Exercise prompt:
Scan the records beneath this line for the line holding "Pairs across planes, plain" and the line holding "Data: a fruit fly's nervous", then transcribe exactly those two and all lines between.

Given information:
^^^^^^^^^^^^^^^^
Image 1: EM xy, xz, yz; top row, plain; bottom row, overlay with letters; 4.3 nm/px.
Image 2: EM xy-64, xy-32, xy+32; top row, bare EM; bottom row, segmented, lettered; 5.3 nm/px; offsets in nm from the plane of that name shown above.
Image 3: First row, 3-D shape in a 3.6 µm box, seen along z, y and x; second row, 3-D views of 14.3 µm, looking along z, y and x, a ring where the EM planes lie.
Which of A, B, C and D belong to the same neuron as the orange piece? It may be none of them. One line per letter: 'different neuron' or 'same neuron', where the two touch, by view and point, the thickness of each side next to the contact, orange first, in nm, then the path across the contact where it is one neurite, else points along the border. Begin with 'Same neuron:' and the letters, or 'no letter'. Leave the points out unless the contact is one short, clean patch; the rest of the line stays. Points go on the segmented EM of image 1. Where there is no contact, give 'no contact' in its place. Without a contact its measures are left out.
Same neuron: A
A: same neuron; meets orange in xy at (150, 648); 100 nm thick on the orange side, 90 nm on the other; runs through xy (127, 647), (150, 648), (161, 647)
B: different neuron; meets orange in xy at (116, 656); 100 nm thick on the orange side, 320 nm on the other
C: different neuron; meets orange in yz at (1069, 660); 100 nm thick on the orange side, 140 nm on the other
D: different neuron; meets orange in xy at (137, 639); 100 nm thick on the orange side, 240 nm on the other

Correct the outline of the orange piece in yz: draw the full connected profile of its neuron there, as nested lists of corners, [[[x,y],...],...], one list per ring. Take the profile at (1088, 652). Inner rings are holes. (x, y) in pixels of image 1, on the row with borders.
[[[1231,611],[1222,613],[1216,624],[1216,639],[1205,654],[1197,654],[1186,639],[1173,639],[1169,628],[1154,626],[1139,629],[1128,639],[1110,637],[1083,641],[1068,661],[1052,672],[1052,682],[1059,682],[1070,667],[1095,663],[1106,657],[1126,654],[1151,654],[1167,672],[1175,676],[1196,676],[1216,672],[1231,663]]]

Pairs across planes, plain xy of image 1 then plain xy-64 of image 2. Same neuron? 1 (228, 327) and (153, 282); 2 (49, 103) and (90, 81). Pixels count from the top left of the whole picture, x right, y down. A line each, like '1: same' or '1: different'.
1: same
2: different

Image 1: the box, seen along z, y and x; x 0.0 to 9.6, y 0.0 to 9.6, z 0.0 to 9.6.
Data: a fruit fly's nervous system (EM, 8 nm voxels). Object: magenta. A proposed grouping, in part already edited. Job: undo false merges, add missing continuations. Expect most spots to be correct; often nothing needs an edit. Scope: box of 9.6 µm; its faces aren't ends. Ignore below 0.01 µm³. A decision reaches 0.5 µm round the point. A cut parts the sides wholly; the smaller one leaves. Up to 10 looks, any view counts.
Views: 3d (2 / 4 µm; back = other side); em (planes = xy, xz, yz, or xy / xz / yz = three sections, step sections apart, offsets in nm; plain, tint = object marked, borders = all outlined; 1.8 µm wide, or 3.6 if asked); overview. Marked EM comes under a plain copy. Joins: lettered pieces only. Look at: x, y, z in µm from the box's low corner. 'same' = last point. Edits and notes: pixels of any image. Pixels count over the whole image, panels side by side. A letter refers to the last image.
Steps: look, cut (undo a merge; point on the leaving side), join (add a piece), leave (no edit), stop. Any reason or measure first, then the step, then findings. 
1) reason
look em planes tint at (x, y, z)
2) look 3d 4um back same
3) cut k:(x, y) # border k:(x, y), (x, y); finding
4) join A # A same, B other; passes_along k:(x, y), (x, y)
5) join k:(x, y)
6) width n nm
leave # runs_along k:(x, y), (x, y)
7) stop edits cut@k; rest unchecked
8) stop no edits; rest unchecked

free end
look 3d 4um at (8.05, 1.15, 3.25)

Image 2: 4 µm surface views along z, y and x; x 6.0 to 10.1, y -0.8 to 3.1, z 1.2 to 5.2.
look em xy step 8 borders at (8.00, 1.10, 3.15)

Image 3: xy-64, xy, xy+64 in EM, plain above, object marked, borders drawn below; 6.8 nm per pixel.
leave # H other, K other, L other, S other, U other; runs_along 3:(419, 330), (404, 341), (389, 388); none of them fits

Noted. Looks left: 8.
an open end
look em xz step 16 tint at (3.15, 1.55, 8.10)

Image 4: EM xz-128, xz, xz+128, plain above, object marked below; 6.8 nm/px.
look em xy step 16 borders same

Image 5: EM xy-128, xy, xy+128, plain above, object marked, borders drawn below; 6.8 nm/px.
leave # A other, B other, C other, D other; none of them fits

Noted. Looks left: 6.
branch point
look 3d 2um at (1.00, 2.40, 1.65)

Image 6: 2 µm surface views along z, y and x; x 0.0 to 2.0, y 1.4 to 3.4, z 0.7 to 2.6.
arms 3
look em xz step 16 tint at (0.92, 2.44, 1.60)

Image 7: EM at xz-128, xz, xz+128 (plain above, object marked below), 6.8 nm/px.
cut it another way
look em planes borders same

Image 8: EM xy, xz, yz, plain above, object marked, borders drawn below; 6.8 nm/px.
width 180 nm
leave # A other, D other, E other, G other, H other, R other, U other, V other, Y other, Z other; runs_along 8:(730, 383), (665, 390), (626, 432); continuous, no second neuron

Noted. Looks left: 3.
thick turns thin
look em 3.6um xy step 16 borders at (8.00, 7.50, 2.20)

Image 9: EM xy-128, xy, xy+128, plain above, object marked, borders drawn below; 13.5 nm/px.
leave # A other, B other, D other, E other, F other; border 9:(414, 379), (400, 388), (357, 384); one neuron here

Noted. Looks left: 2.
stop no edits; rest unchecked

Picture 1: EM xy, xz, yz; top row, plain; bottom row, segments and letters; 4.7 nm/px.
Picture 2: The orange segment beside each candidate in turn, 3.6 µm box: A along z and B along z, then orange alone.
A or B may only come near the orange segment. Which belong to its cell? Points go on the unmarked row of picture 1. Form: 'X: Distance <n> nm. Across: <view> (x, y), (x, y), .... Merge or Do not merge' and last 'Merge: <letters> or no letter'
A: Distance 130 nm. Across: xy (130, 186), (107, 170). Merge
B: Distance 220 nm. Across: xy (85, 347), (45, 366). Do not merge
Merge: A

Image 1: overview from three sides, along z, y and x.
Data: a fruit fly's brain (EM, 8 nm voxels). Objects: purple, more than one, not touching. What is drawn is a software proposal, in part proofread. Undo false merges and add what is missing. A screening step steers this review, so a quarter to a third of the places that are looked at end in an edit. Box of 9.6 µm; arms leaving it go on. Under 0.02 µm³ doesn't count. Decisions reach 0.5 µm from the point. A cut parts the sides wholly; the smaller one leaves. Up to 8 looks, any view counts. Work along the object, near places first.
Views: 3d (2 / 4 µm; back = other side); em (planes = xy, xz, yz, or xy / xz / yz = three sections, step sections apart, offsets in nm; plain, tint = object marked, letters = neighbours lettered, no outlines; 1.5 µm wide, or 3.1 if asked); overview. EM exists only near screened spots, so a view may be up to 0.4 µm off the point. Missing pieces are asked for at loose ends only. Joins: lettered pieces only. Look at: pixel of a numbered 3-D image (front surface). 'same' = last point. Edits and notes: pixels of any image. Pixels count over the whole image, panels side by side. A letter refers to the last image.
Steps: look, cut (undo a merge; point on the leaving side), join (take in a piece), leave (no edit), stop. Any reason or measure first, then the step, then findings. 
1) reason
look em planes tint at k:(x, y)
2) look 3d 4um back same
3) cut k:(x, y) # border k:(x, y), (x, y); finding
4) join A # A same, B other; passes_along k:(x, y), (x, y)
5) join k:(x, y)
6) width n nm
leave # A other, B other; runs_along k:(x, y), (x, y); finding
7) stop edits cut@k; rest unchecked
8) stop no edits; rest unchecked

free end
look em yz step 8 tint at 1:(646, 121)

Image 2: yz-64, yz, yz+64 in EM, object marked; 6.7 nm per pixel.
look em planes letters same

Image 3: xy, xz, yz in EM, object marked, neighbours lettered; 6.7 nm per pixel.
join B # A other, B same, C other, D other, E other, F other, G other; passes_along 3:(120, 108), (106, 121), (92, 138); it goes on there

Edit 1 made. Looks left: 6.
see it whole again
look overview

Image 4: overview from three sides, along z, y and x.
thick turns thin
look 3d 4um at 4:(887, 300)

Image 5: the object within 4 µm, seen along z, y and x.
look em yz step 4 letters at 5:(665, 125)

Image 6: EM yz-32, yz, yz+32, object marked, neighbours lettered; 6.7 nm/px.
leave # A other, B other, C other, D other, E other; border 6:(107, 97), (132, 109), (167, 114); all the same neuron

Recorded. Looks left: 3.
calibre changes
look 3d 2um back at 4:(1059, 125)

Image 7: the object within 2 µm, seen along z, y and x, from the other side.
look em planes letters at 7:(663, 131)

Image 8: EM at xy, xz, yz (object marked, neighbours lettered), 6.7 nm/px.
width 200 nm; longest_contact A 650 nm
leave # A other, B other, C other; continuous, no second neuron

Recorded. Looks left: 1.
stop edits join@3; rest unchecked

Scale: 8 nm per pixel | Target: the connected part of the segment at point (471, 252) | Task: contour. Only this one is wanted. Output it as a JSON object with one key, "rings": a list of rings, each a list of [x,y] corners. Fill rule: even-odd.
^^^^^^^^^^^^^^^^
Written response:
Pairs across planes, plain xy of image 1 then plain xy-64 of image 2. Same neuron? 1 (228, 327) and (153, 282); 2 (49, 103) and (90, 81). Pixels count from the top left of the whole picture, x right, y down. A line each, like '1: same' or '1: different'.
1: same
2: different

Image 1: the box, seen along z, y and x; x 0.0 to 9.6, y 0.0 to 9.6, z 0.0 to 9.6.
Data: a fruit fly's nervous system (EM, 8 nm voxels). Object: magenta. A proposed grouping, in part already edited. Job: undo false merges, add missing continuations. Expect most spots to be correct; often nothing needs an edit. Scope: box of 9.6 µm; its faces aren't ends. Ignore below 0.01 µm³. A decision reaches 0.5 µm round the point. A cut parts the sides wholly; the smaller one leaves. Up to 10 looks, any view counts.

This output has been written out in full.